I am looking at a quote I got yesterday for an ITE with 320 metering a 200 Amp. disconnect and a 200 amp disconnect w 8/16 distribution and feed through lugs. price = $886.00. Never heard of 3k for single phase 400 Amp. anything?


----------



## Akpolarbearone

I believe you can't use the first disconnect as a chase for the second


----------



## Davethewave

Sealed gutter would be the way to go.


----------



## 1joeyj

320 amp meter main with 2-200 amp breakers is an acceptable method for a 400 amp single phase service? I plan to feed a new 200 amp panel in the building and an existing 200 amp MLO panel in the building from the new meter breaker combo. This is a single phase service for a sorority. Am I missing anything?


----------



## Dennis Alwon

This thread is from 2009...


----------



## mcnakamura

I can think of exactly one justification for 400 amps residential service: a tankless electric water heater, which pulls 150 amps all by itself. In general, if you want 400a service in a home you have to justify it to the electric company--they want to be sure you aren't planning to take up smelting aluminum as your new hobby. 

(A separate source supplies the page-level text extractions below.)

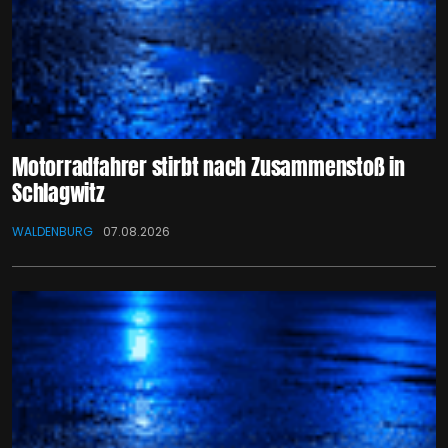
Motorradfahrer stirbt nach Zusammenstoß in
Schlagwitz
WALDENBURG
07.08.2026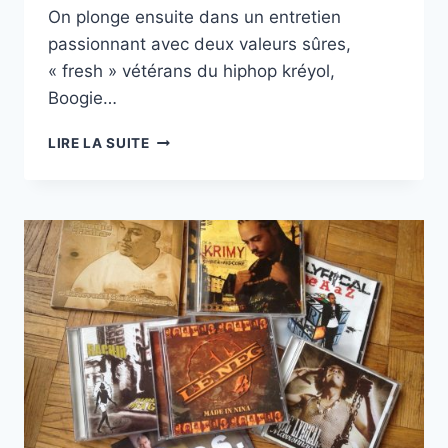
On plonge ensuite dans un entretien
passionnant avec deux valeurs sûres,
« fresh » vétérans du hiphop kréyol,
Boogie…
KÒN
LIRE LA SUITE
LANBI
|
MIZIK
JÒDI
N°42
AVEC
BOOGIE
ET
FOLA
–
04/03/18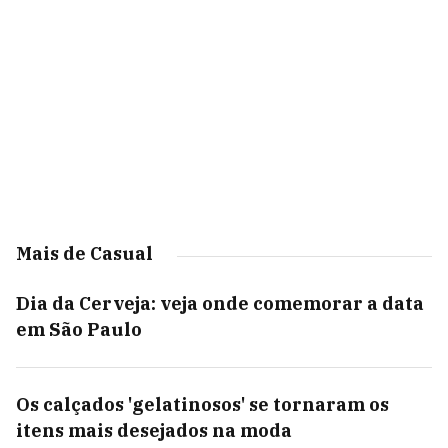
Mais de Casual
Dia da Cerveja: veja onde comemorar a data
em São Paulo
Os calçados 'gelatinosos' se tornaram os
itens mais desejados na moda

If you're going that way, most guys install two 200a load centers with a Siemens 400a meter base. The Siemens meter base has a 400a main breaker in it.
Electrician Sydney

​


----------



## sbrn33

Almost every single home I do has a 400 amp service. Some are mostly just because of space requirements. Most need the amperage. Doing one. Ow that is a true 600 amp 80 space bolt on panel.


----------